Der Flüchtlingsrat ist empört über diesen Umgang mit einem herzkranken Flüchtling. Verantwortlich ist der Landkreis Rotenburg, der die Abschiebung „in Amtshilfe“ durchführte – und darauf verzichtete, den Abschiebungstermin vorher anzukündigen. Verantwortlich ist aber auch das niedersächsische Innenministerium, das durch eine Revision des „Rückführungserlasses“ solche Praktiken einer unangekündigten Abschiebung wieder ermöglicht hat.

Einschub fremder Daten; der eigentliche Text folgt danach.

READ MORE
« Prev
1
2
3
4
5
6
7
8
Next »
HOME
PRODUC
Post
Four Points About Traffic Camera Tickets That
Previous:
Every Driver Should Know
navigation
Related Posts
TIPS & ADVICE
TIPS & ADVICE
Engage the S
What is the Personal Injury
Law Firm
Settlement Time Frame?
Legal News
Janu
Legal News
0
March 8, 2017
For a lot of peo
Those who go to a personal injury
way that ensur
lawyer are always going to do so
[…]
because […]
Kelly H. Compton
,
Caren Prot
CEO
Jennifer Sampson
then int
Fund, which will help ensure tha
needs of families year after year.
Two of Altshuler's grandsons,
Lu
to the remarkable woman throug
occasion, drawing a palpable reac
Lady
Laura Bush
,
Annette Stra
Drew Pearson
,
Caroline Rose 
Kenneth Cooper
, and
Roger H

Darüber hinaus stellt sich die Frage, mit welchem Recht und in welcher Art und Weise die Polizei – ohne sich bei den Bewohner:innen durch Klingeln oder Klopfen bemerkbar zu machen – nachts in die Flüchtlingsunterkunft eingedrungen ist und die Bewohner:innen damit in Panik versetzt hat. Im Erdgeschoss wohnt eine Mutter mit 3 Kindern, deren Angst seit dem Polizeieingriff nicht mehr verfliegt. Das unangekündigte Eindringen in Unterkünfte ist ohne schwerwiegenden Anlass nicht zulässig: Ausdrücklich weist das MI die Ausländerbehörden darauf hin, dass das „Sicherheits- und Ordnungsgesetz zu beachten“ sei. Wörtlich heißt es in dem – noch gültigen – Erlass des MI:
„Die Ausnahmevoraussetzungen für das Betreten von Wohnungen zur Nachtzeit (§24 Abs. 4 Nds. SOG) liegen in der Regel bei Abschiebungen nicht vor. Auch ein Betretungsrecht nach § 24 Abs. 5 Nds. SOG ist im Regelfall bei Abschiebungen nicht gegeben, da dies voraussetzt, dass „der Eintritt erhebliche Gefahren vermittelt“… Sofern der Zeitpunkt der Abholung noch in die Nachtzeit fällt, kann die Maßnahme nur durchgeführt werden, wenn sich die Abzuschiebenden zur Verfügung halten.“
Das Beispiel macht deutlich, was uns erwartet, wenn der vorliegende Gesetzentwurf zum „Asylverfahrensbeschleunigungsgesetz“ unverändert in Kraft tritt: Dort ist vorgesehen, dass Abschiebungen grundsätzlich nicht mehr angekündigt werden dürfen. Der Flüchtlingsrat fordert das Innenministerium auf, die teilweise Aufhebung des Rückführungserlasses wieder zurückzunehmen, dem „Asylverfahrensbeschleunigungsgesetz“ im Bundesrat eine Absage zu erteilen und im Übrigen dafür Sorge zu tragen, dass Abschiebungsversuche dieser Art sich nicht wiederholen.